- THE TASK: Render every line of the records as a Markdown table with two columns, No. and Text, numbering the rows in order and omitting blank lines.

- EXERCISE INPUTS:

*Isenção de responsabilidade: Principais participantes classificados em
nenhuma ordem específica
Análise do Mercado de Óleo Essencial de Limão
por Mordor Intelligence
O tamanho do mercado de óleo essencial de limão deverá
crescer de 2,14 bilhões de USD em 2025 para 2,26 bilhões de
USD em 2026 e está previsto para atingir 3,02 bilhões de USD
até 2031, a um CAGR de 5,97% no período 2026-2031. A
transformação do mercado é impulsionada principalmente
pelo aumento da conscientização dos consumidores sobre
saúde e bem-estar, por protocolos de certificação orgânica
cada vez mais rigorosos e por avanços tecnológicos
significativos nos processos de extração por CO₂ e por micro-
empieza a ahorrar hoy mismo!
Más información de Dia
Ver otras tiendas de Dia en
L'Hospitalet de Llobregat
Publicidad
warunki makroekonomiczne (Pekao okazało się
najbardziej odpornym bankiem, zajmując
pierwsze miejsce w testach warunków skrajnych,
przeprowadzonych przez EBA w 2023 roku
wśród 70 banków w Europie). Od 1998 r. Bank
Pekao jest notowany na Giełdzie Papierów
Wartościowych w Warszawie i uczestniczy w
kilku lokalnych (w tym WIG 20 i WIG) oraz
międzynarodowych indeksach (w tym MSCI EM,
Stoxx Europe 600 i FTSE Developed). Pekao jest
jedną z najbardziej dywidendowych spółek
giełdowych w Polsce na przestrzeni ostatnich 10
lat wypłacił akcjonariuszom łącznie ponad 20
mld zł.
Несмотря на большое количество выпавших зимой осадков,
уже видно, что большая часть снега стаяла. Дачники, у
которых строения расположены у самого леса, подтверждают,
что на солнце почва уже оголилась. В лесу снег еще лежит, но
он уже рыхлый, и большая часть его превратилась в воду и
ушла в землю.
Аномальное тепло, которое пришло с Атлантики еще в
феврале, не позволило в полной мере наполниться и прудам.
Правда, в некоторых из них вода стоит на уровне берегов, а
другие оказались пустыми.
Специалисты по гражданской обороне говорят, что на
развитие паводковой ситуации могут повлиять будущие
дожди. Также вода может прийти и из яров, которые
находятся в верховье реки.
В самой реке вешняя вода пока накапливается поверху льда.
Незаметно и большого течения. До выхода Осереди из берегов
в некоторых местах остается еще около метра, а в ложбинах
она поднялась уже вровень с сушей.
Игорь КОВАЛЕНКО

- WRITTEN ANSWER:
| No. | Text |
|---|---|
| 1 | *Isenção de responsabilidade: Principais participantes classificados em |
| 2 | nenhuma ordem específica |
| 3 | Análise do Mercado de Óleo Essencial de Limão |
| 4 | por Mordor Intelligence |
| 5 | O tamanho do mercado de óleo essencial de limão deverá |
| 6 | crescer de 2,14 bilhões de USD em 2025 para 2,26 bilhões de |
| 7 | USD em 2026 e está previsto para atingir 3,02 bilhões de USD |
| 8 | até 2031, a um CAGR de 5,97% no período 2026-2031. A |
| 9 | transformação do mercado é impulsionada principalmente |
| 10 | pelo aumento da conscientização dos consumidores sobre |
| 11 | saúde e bem-estar, por protocolos de certificação orgânica |
| 12 | cada vez mais rigorosos e por avanços tecnológicos |
| 13 | significativos nos processos de extração por CO₂ e por micro- |
| 14 | empieza a ahorrar hoy mismo! |
| 15 | Más información de Dia |
| 16 | Ver otras tiendas de Dia en |
| 17 | L'Hospitalet de Llobregat |
| 18 | Publicidad |
| 19 | warunki makroekonomiczne (Pekao okazało się |
| 20 | najbardziej odpornym bankiem, zajmując |
| 21 | pierwsze miejsce w testach warunków skrajnych, |
| 22 | przeprowadzonych przez EBA w 2023 roku |
| 23 | wśród 70 banków w Europie). Od 1998 r. Bank |
| 24 | Pekao jest notowany na Giełdzie Papierów |
| 25 | Wartościowych w Warszawie i uczestniczy w |
| 26 | kilku lokalnych (w tym WIG 20 i WIG) oraz |
| 27 | międzynarodowych indeksach (w tym MSCI EM, |
| 28 | Stoxx Europe 600 i FTSE Developed). Pekao jest |
| 29 | jedną z najbardziej dywidendowych spółek |
| 30 | giełdowych w Polsce na przestrzeni ostatnich 10 |
| 31 | lat wypłacił akcjonariuszom łącznie ponad 20 |
| 32 | mld zł. |
| 33 | Несмотря на большое количество выпавших зимой осадков, |
| 34 | уже видно, что большая часть снега стаяла. Дачники, у |
| 35 | которых строения расположены у самого леса, подтверждают, |
| 36 | что на солнце почва уже оголилась. В лесу снег еще лежит, но |
| 37 | он уже рыхлый, и большая часть его превратилась в воду и |
| 38 | ушла в землю. |
| 39 | Аномальное тепло, которое пришло с Атлантики еще в |
| 40 | феврале, не позволило в полной мере наполниться и прудам. |
| 41 | Правда, в некоторых из них вода стоит на уровне берегов, а |
| 42 | другие оказались пустыми. |
| 43 | Специалисты по гражданской обороне говорят, что на |
| 44 | развитие паводковой ситуации могут повлиять будущие |
| 45 | дожди. Также вода может прийти и из яров, которые |
| 46 | находятся в верховье реки. |
| 47 | В самой реке вешняя вода пока накапливается поверху льда. |
| 48 | Незаметно и большого течения. До выхода Осереди из берегов |
| 49 | в некоторых местах остается еще около метра, а в ложбинах |
| 50 | она поднялась уже вровень с сушей. |
| 51 | Игорь КОВАЛЕНКО |